In addition to all of the stats I pull from RMN, another one of my favorite stats nerd sites is Barking Carnival, a Texas fansite. Huckleberry, their stats guru, recently posted adjusted stats for 2010. You can find the analysis for the whole FBS at http://barkingcarnival.fantake.com/ratings-stats/College%20Football%20Adjusted%20Stats%20Year%20in%20Review%20-%202010.pdf
The Tiger team report is on pp. 177-178.
In many ways, his results conform to my subjective impression of what kind of a team the Tigers were. On offense, their one great strength was that they didn't turn the ball over, especially through the air. Despite our memories of costly Gabbert interceptions in the SDSU and Iowa games, he was actually very careful with the ball, giving us a schedule-adjusted rank of 19 for interceptions thrown. Basically, despite his NFL measurables, Gabbert was a game manager for us, whose job was not to lose the game.
Also noteworthy on offense was our improvement in the running game. It went from miserable in 2009 to respectable in 2010. I would attribute this to new OL coaching and the maturation of our OL and our RB's. There's no reason why this improvement shouldn't continue.
On defense, the adjusted stats tell us that we had an outstanding scoring defense (duh), much better than our total defense numbers would suggest. Our per-play pass defense stats were excellent, as was our sack rate. Our run defense, not so much. Here's the story this tells: we allowed teams to move the ball up and down the field bit by bit, but we kept everything in front of us in pass defense. Teams had to put together 14-play drives to score on us, and most likely, they would fail to execute or let one of our pass rushers through before that happened. Of course, teams that were committed to running the ball could stuff it down our throats, especially toward the end of the year, when injuries forced us into the Jarrell Harrison Experiment at linebacker and Brendan Donaldson at DT. Not to fault the effort or heart of either one of those guys, but they didn't have the physical tools necessary to succeed.

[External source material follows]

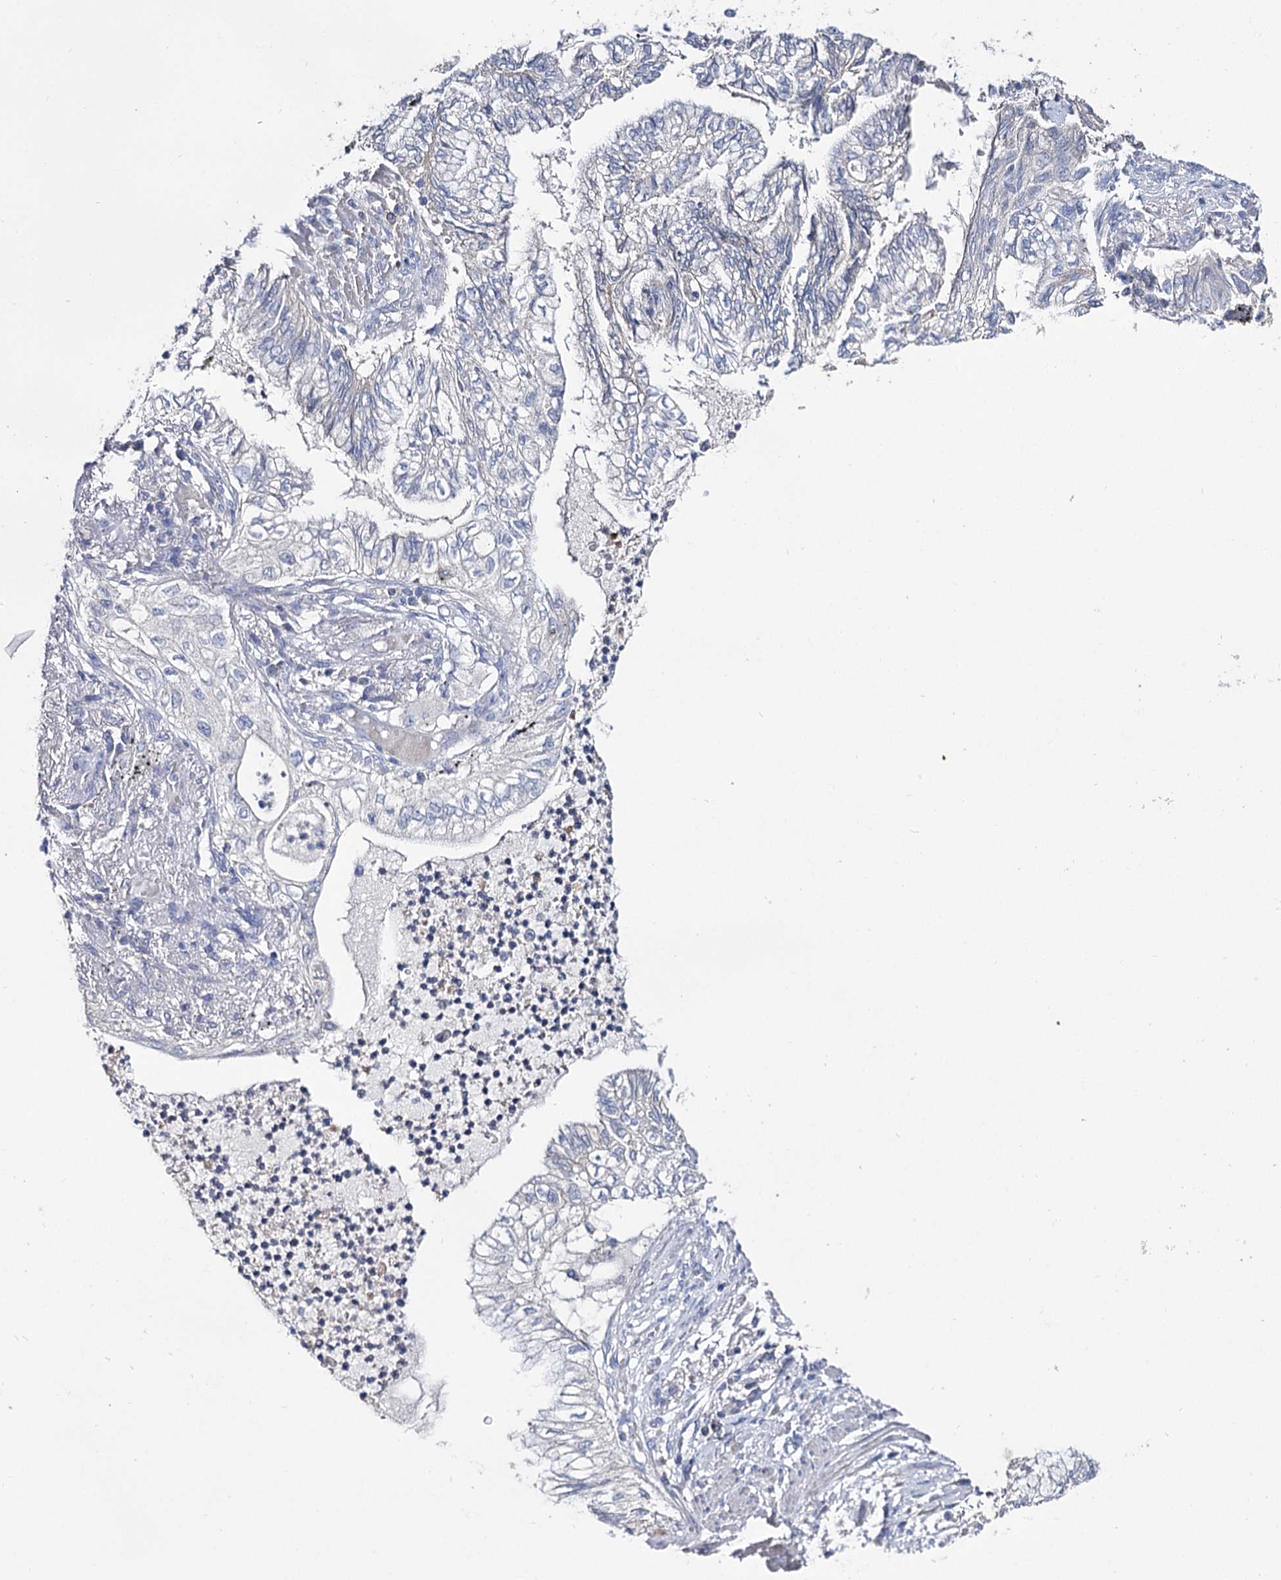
{"staining": {"intensity": "negative", "quantity": "none", "location": "none"}, "tissue": "lung cancer", "cell_type": "Tumor cells", "image_type": "cancer", "snomed": [{"axis": "morphology", "description": "Adenocarcinoma, NOS"}, {"axis": "topography", "description": "Lung"}], "caption": "Human lung cancer (adenocarcinoma) stained for a protein using immunohistochemistry (IHC) exhibits no staining in tumor cells.", "gene": "NRAP", "patient": {"sex": "female", "age": 70}}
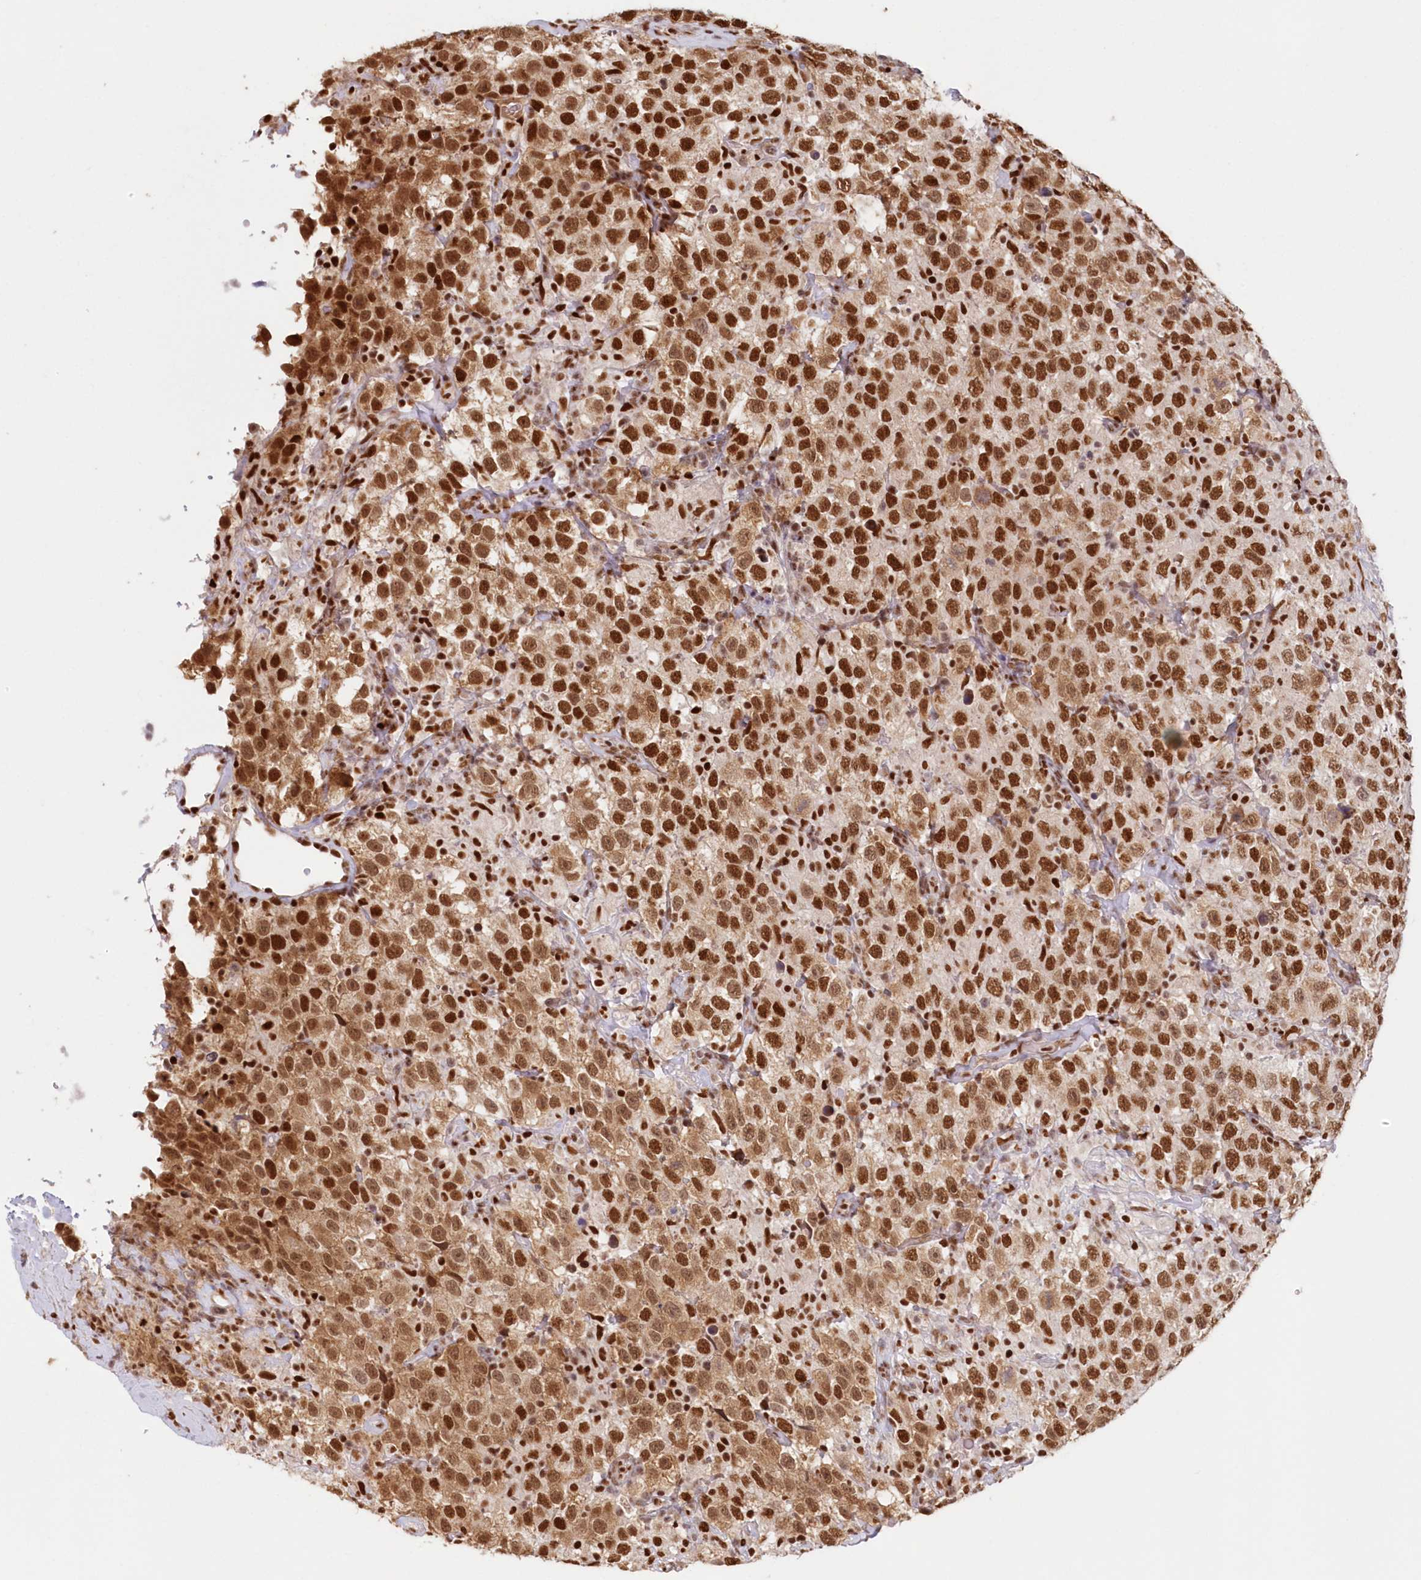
{"staining": {"intensity": "moderate", "quantity": ">75%", "location": "nuclear"}, "tissue": "testis cancer", "cell_type": "Tumor cells", "image_type": "cancer", "snomed": [{"axis": "morphology", "description": "Seminoma, NOS"}, {"axis": "topography", "description": "Testis"}], "caption": "There is medium levels of moderate nuclear staining in tumor cells of testis cancer (seminoma), as demonstrated by immunohistochemical staining (brown color).", "gene": "POLR2B", "patient": {"sex": "male", "age": 41}}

Overall, we were a team that won by limiting mistakes on offense and forcing mistakes on defense--extremely Pinkelesque. Any MU fan that wasn't happy with the results probably needs to cheer for Alabama instead. The question for this year is whether we can continue that 10-win level. Based on how we succeeded last year, here are the most significant questions:
- Can we continue to limit turnovers on offense? Gabbert won games for us by trusting the defense and not screwing up. Is Franklin capable of that same careful play?
- Will any playmakers emerge in the passing game? Other teams didn't throw 80-yard TD passes against us, but we didn't throw many either. This is not because we stopped taking deep shots down the field; in previous years, we never took many to begin with. It's because we didn't have a Maclin or an Alexander who could take a 5-yard out route for another 60. Our receiving corps is reliable but pedestrian, and we need at least one player who isn't.
- Will the running game continue to develop? Amazingly, our OL and RB corps look like the strength of the offense. They're the known quantity. If we are to rise above average on offense, the most likely reason is that these guys start punishing people on the ground.
- If everybody's healthy, can we stop the run? Our depth at DT should be better this year, though I'm not counting on Richardson to do more than provide a few minutes as as a backup. Our depth at LB should be way, way better. However, is that going to be enough to stop A&M, OSU, and the other run-heavy teams on the schedule?
- Can our secondary limit mistakes? Gettis and Rutland were steady rather than spectacular, but that was what we needed. If we can force our opponents to work for every yard through the air, I think we can rely on our DL once again to get to the quarterback and kill drives.